A SOP with a mix of primitive types throws this information off though. For example a triangle followed by a metaball followed by a triangle will result in 3 batches. While a triangle followed by a triangle followed by a metaball would only result in 2 batches. Essentially having a mix of primitive types can cause Cost #4 to be high no matter what. If you find you have large 'Rendering a Batch of VBO' entries in your performance monitor, you should consider simplifying your geometry into a single type of primitive that has a low cost for cost #4.

Vertex Count[edit]

Depending on what kind of shader is in use, the vertex count may or not be an important factor. If you are using the default Phong MAT, or any shader with a cheap vertex shader, the vertex count is unlikely to affect your rendering speed. In fact it's more likely a high vertex count will cause memory shortages before it causes rendering slowdowns.
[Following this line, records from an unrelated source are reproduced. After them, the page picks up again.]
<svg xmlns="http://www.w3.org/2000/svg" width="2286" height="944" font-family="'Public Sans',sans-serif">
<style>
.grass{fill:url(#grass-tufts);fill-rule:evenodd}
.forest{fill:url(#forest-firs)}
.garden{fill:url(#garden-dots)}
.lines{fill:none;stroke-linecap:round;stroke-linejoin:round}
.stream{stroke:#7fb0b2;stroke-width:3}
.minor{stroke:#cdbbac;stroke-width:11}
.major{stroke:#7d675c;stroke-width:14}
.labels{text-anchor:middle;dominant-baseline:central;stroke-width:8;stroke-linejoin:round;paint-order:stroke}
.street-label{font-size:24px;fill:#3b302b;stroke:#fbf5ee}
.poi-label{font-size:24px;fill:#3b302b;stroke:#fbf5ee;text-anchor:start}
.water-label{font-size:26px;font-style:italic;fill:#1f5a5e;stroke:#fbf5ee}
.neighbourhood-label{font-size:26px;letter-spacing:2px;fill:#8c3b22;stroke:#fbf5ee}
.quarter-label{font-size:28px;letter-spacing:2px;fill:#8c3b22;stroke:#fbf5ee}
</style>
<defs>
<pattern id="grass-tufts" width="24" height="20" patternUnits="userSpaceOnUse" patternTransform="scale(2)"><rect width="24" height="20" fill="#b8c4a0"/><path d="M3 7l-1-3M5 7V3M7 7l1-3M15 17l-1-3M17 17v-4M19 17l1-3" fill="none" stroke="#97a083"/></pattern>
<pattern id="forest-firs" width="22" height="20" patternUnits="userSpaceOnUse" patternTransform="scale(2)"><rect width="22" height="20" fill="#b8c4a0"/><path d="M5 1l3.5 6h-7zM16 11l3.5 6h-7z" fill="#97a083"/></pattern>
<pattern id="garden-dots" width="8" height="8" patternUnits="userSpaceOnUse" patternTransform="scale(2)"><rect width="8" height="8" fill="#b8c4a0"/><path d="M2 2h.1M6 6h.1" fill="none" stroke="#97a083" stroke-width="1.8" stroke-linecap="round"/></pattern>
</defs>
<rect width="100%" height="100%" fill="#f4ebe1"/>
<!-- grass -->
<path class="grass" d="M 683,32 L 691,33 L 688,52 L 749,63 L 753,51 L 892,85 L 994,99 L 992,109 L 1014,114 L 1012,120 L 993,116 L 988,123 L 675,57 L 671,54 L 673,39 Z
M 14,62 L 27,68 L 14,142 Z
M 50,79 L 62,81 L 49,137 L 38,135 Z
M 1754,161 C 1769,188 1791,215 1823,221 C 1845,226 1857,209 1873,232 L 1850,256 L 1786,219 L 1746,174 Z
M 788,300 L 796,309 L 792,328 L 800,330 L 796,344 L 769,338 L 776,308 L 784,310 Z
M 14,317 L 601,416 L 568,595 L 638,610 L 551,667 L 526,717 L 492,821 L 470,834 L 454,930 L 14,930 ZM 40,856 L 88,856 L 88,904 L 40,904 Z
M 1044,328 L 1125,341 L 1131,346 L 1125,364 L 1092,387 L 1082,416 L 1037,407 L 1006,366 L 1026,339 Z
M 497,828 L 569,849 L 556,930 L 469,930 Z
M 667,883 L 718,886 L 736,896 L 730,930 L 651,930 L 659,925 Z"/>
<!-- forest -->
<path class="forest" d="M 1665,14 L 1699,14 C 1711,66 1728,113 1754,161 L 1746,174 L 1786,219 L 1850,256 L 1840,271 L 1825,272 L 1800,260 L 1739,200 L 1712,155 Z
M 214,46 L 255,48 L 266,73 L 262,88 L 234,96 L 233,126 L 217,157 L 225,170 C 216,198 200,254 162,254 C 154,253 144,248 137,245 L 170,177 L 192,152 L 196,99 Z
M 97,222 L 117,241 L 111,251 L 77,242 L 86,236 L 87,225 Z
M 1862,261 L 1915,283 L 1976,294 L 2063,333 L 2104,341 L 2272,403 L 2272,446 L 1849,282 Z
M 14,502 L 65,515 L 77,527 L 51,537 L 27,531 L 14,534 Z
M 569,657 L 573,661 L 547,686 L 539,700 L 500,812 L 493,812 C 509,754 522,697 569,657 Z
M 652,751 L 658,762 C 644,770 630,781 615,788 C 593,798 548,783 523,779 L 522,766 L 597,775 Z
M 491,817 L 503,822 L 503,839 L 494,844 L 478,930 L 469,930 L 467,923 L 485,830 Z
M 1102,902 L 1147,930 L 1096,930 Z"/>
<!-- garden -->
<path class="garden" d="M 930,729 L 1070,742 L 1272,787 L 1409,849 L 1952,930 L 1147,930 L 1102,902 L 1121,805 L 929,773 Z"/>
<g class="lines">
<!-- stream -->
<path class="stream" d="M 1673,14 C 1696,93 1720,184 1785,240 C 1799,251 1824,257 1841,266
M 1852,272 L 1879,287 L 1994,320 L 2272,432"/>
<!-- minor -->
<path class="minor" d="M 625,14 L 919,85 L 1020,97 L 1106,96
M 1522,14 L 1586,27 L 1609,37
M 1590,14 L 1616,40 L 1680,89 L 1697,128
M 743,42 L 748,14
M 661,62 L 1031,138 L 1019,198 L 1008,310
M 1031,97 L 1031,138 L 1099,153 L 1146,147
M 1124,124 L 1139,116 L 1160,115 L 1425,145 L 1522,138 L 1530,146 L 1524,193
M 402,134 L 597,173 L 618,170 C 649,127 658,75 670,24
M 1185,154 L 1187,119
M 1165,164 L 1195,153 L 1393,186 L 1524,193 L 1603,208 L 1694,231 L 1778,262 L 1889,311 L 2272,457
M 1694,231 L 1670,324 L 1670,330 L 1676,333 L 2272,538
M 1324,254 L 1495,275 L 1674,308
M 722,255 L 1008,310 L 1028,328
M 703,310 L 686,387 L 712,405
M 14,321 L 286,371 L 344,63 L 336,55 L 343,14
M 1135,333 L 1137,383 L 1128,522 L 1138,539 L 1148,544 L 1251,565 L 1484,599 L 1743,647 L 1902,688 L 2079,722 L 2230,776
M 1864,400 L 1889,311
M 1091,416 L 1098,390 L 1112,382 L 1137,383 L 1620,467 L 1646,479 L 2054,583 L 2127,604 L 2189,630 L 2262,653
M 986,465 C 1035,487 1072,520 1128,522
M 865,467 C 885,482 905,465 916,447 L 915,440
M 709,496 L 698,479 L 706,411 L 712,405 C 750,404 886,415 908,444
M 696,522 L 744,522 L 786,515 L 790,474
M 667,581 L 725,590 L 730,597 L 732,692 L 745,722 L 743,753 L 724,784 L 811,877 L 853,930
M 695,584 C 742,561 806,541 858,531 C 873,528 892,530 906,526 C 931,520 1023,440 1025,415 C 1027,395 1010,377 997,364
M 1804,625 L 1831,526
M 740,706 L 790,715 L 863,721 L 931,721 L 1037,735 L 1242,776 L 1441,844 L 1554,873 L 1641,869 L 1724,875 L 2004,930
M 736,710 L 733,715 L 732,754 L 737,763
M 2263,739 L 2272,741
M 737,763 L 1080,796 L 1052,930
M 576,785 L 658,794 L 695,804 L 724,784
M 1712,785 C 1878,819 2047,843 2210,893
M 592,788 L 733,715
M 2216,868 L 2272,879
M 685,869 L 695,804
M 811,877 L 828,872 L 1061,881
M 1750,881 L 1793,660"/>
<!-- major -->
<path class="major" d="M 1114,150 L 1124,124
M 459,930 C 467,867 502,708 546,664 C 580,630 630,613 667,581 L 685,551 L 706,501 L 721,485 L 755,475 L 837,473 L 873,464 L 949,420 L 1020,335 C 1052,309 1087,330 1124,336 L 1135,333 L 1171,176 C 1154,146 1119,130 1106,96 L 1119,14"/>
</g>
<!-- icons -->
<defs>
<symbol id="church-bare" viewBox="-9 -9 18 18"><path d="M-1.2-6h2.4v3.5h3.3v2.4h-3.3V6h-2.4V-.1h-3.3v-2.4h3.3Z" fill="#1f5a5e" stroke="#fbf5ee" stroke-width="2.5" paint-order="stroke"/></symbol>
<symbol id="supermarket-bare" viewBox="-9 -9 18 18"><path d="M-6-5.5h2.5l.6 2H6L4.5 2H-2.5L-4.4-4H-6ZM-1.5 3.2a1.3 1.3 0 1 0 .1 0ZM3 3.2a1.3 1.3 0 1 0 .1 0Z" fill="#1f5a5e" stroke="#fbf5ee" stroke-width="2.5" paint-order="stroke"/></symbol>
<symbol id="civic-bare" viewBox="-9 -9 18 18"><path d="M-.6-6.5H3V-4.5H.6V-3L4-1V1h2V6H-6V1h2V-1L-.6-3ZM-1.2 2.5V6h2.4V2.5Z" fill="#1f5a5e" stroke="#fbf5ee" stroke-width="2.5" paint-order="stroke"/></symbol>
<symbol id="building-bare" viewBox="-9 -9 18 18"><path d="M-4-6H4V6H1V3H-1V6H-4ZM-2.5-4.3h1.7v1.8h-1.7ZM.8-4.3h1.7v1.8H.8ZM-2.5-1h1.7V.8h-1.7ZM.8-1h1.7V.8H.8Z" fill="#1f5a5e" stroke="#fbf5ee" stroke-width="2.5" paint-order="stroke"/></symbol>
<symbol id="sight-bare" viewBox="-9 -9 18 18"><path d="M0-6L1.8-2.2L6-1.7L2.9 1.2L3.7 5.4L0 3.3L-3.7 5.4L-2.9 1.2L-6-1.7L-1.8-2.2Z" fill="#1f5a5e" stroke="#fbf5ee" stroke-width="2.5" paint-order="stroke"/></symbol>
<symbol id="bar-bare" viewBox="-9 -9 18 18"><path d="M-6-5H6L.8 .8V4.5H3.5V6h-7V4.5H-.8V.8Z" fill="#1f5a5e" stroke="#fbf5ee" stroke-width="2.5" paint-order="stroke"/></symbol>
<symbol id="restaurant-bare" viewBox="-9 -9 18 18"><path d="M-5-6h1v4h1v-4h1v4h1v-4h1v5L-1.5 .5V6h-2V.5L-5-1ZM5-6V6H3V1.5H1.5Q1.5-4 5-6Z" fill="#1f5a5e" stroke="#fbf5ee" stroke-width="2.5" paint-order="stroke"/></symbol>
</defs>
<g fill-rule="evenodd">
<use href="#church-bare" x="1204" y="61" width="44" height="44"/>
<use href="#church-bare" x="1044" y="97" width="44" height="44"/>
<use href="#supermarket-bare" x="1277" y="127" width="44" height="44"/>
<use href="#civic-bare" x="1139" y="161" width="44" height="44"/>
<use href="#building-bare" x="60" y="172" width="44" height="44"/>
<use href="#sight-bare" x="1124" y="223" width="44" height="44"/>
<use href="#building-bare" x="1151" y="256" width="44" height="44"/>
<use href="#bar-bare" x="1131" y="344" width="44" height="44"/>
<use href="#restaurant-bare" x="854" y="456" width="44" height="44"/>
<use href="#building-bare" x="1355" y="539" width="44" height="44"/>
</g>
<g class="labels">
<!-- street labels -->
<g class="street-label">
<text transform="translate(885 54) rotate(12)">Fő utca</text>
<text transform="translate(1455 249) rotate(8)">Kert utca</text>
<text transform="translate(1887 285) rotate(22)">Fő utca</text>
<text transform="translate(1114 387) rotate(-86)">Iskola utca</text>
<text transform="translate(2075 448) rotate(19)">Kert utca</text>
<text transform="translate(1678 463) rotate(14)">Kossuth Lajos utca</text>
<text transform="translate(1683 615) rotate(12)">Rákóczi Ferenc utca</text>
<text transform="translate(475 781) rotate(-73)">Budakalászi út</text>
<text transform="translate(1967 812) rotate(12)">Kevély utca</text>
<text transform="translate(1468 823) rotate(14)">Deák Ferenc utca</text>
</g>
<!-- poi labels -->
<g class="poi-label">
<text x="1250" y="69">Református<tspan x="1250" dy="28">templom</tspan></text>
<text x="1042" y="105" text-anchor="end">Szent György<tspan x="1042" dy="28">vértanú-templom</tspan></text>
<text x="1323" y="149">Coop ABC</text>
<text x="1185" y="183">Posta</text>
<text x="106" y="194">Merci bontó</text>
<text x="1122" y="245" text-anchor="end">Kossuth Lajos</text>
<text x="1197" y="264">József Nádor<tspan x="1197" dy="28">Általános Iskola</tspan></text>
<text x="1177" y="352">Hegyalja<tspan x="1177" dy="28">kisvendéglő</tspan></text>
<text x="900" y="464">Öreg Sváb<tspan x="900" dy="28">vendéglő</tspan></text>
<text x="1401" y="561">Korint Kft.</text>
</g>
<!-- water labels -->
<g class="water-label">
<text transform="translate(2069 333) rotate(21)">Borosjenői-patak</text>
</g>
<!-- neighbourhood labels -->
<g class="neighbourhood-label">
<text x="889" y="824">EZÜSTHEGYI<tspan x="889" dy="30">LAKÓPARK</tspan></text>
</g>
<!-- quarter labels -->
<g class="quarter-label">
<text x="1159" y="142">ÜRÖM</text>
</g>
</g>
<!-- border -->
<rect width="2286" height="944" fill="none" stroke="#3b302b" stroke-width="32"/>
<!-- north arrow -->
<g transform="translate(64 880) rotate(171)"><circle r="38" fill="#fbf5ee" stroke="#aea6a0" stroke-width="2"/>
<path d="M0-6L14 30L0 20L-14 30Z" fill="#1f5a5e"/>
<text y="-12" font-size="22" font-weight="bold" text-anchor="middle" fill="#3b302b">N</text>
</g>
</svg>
Exceptions to this are when you have a heavy vertex shader. A material that is doing deforms with a *very* large number of bones per vertex, or a shader that is doing vertex shader texture lookups may suffer if the vertex count of your geometry is high, but this is still unlikely.

SOP Count[edit]

As mentioned earlier, each SOP requires at least 1 batch to render. Whenever possible, reducing the number of SOPs using Merge SOPs will result in both CPU and GPU speed improvements. If your SOPs are cooking every frame though, Merge SOPs can be more expensive than the CPU cost of rendering extra batches, so Merge SOPs should be avoided if they will cook every frame.